Ottawa serre la vis aux réseaux sociaux
Le gouvernement Trudeau propose de lourdes sanctions financières pour lutter contre la haine en ligne
OTTAWA | Le gouvernement fédéral envisage d’imposer des sanctions pouvant atteindre des milliards $ aux plateformes de réseaux sociaux qui diffusent des contenus haineux ou de la pornographie juvénile.
L’équipe Trudeau a dévoilé hier son plan pour sévir contre l’explosion de haine en ligne, en vue d’un projet de loi qui doit être déposé à l’automne.
La proposition vise cinq catégories de contenus préjudiciables : les discours haineux, les contenus relatifs à l’exploitation sexuelle des enfants, le partage non consensuel d’images intimes, les contenus d’incitation à la violence et les contenus terroristes.
Facebook, Twitter, TikTok, YouTube ou encore Instagram auraient ainsi l’obligation de surveiller l’apparition de ces contenus, de les supprimer dans un délai maximal de 24 h et d’expliquer pourquoi et comment ils modèrent les contenus.
Sans quoi, ces plateformes pourraient se voir imposer des amendes allant jusqu’à 5 % de leur revenu brut global. Pour Facebook, qui a engrangé 85 milliards $ en 2020, ceci représenterait 2,6 G$.

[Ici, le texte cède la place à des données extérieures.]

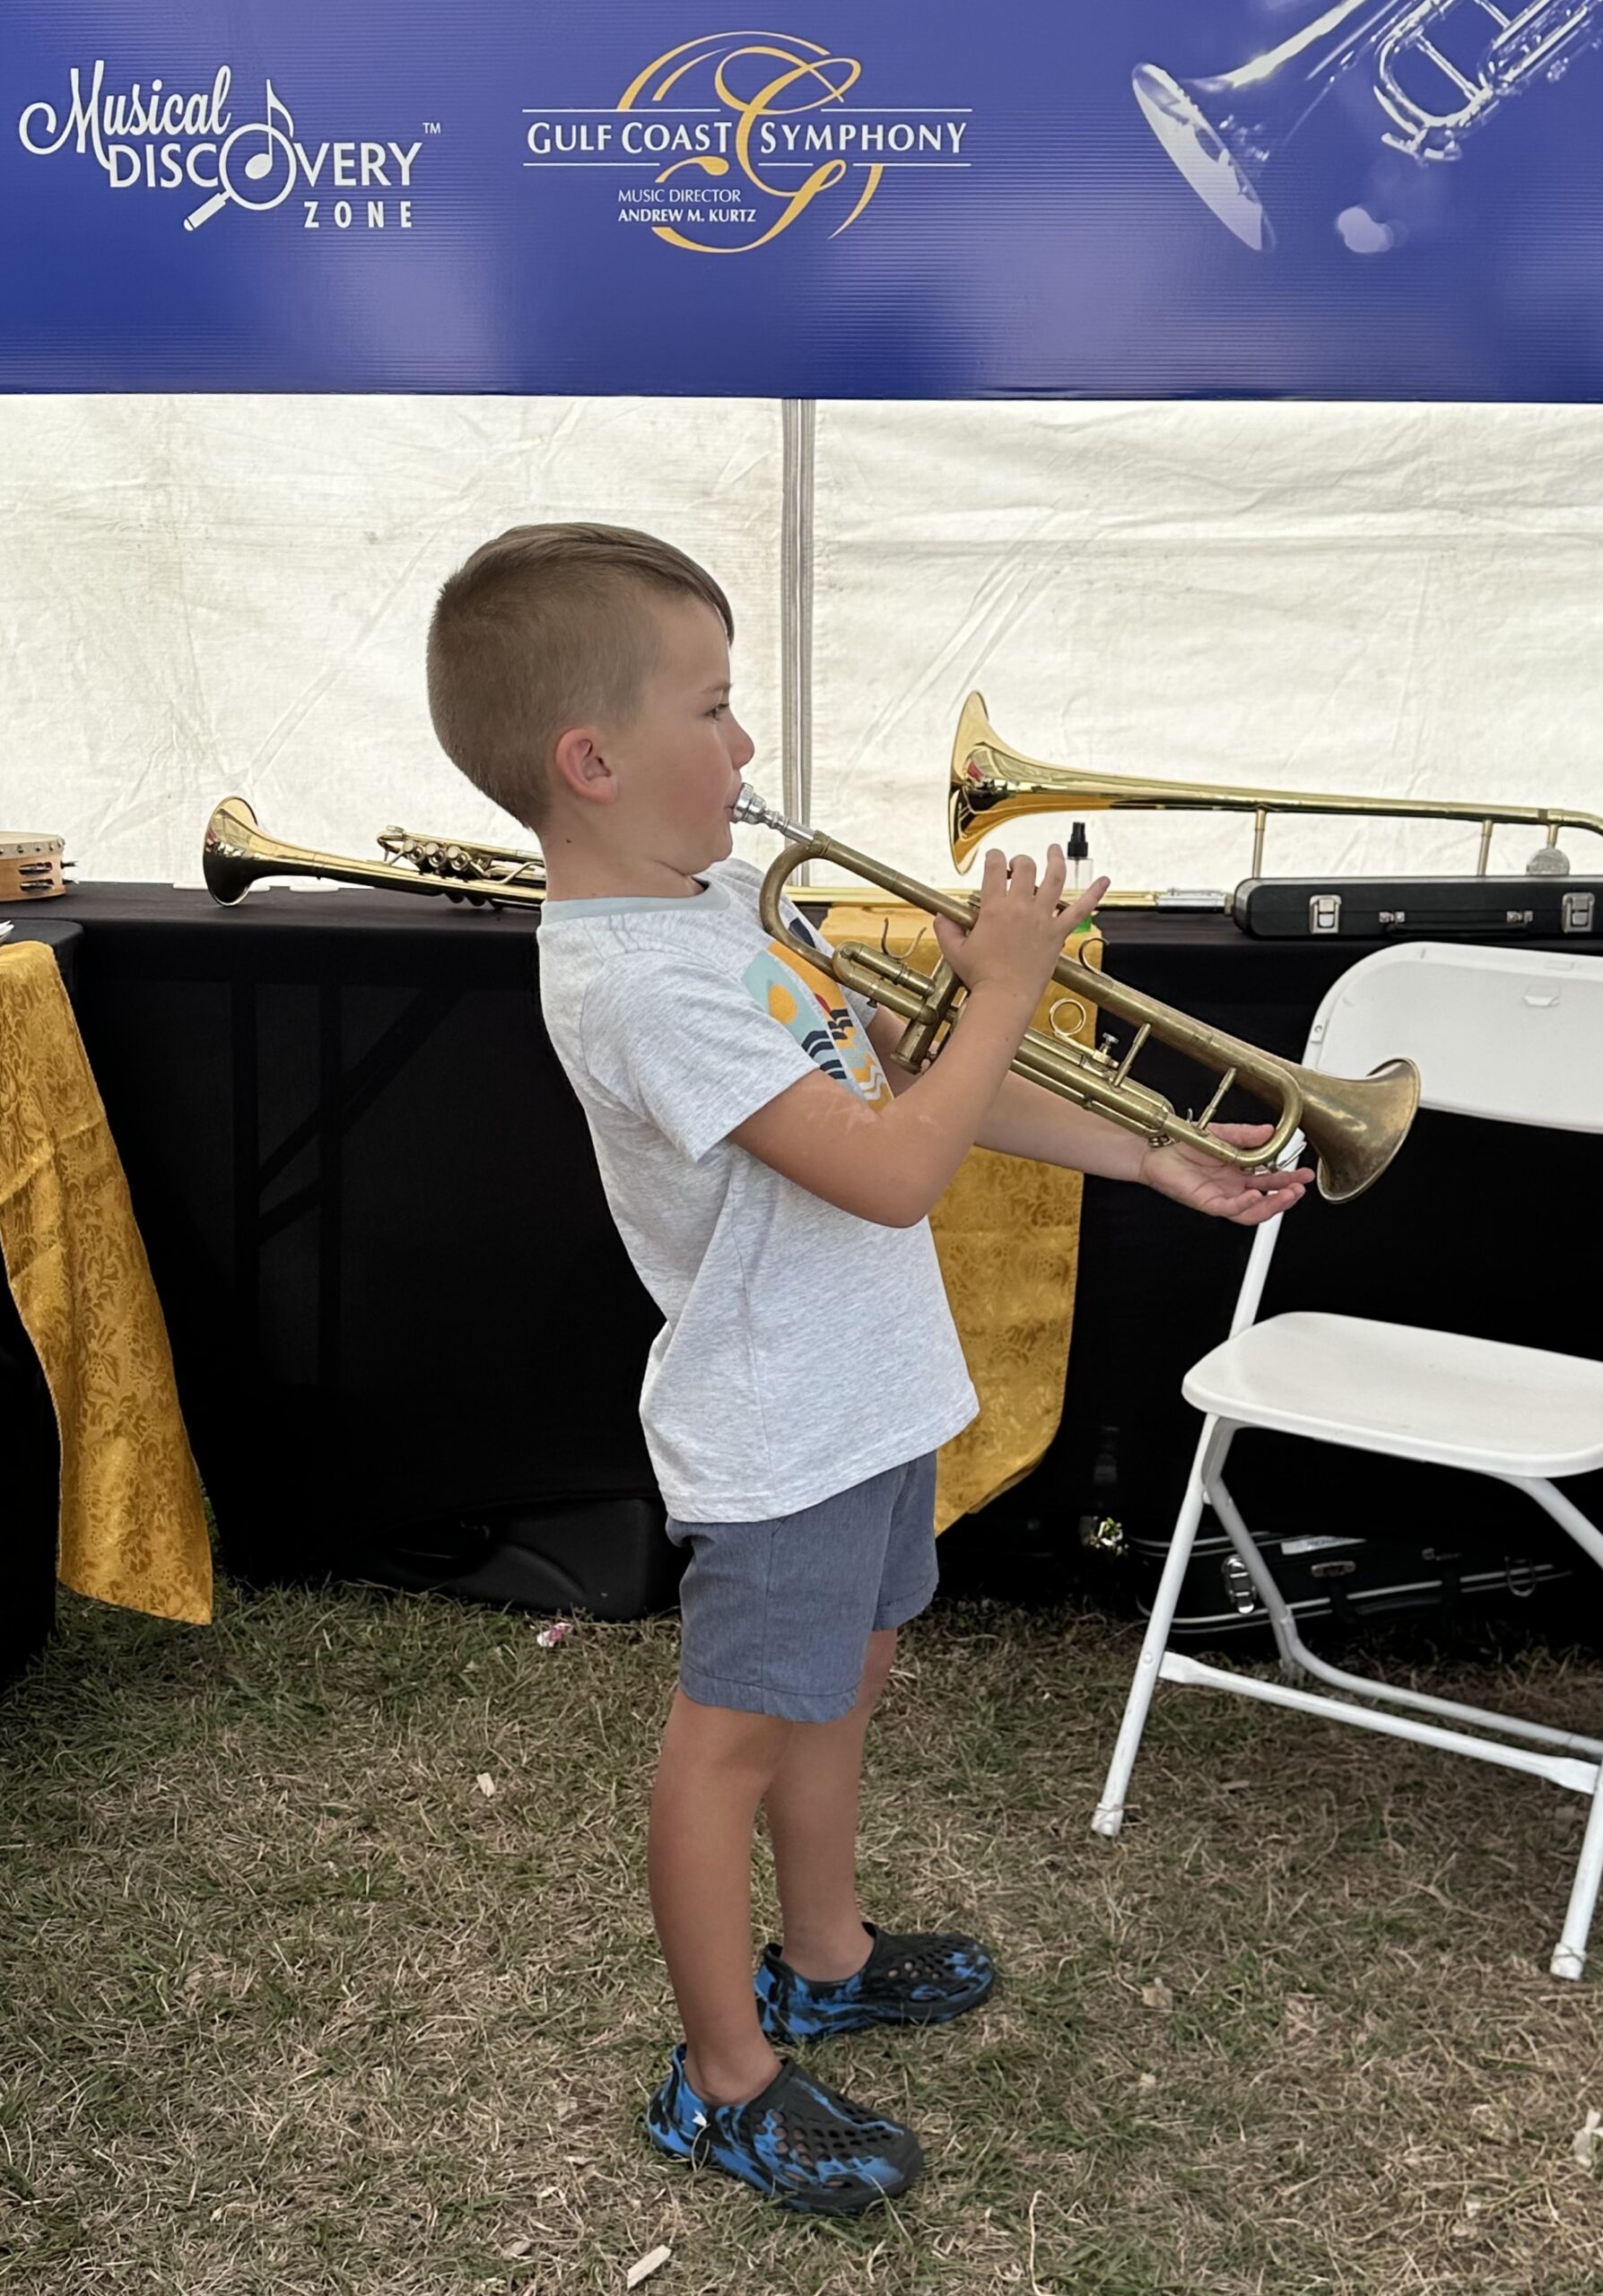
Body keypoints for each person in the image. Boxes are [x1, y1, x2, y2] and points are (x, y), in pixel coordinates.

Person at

« Ça semble être un pas en avant. Le projet indique aux plateformes de s’organiser elles-mêmes pour avoir de meilleures pratiques de modération », indique Pierre Trudel, du Centre de recherche en droit public de l’Université de Montréal.
PAS LES MESSAGERIES
Par contre, le juriste déplore que les services de messageries privées, comme WhatsApp, Messenger ou Telegram, ne soient pas concernés.
« C’est la grande faiblesse de la proposition », croit-il, car les applications de messagerie privées sont largement utilisées comme outils de diffusion de masse.
Par exemple, des dizaines de jeunes membres d’un même groupe de discussion sur WhatsApp peuvent partager ensemble des images intimes d’une adolescente sans son consentement.
L’attaque du Capitole a aussi été diffusée en direct sur ce type de plateforme.
« Si on ne s’attaque pas à ça maintenant, on risque de passer complètement à côté du problème », estime le juriste.
MAUVAIS TIMING
Pierre Trudel critique également le lancement de cette proposition en plein été pour une consultation publique qui doit se terminer dans moins de deux mois, soit le 25 septembre. Contrer la haine en ligne était pourtant présenté comme une priorité du gouvernement Trudeau.
« Après six ans au pouvoir, les libéraux ont laissé les victimes de la haine en ligne sans réelles protections et ont présenté à la dernière minute un projet de loi et des consultations qui en font trop peu et sont pleins de failles. C’est cynique et irrespectueux pour les victimes », a quant à lui déclaré le chef néodémocrate Jagmeet Singh.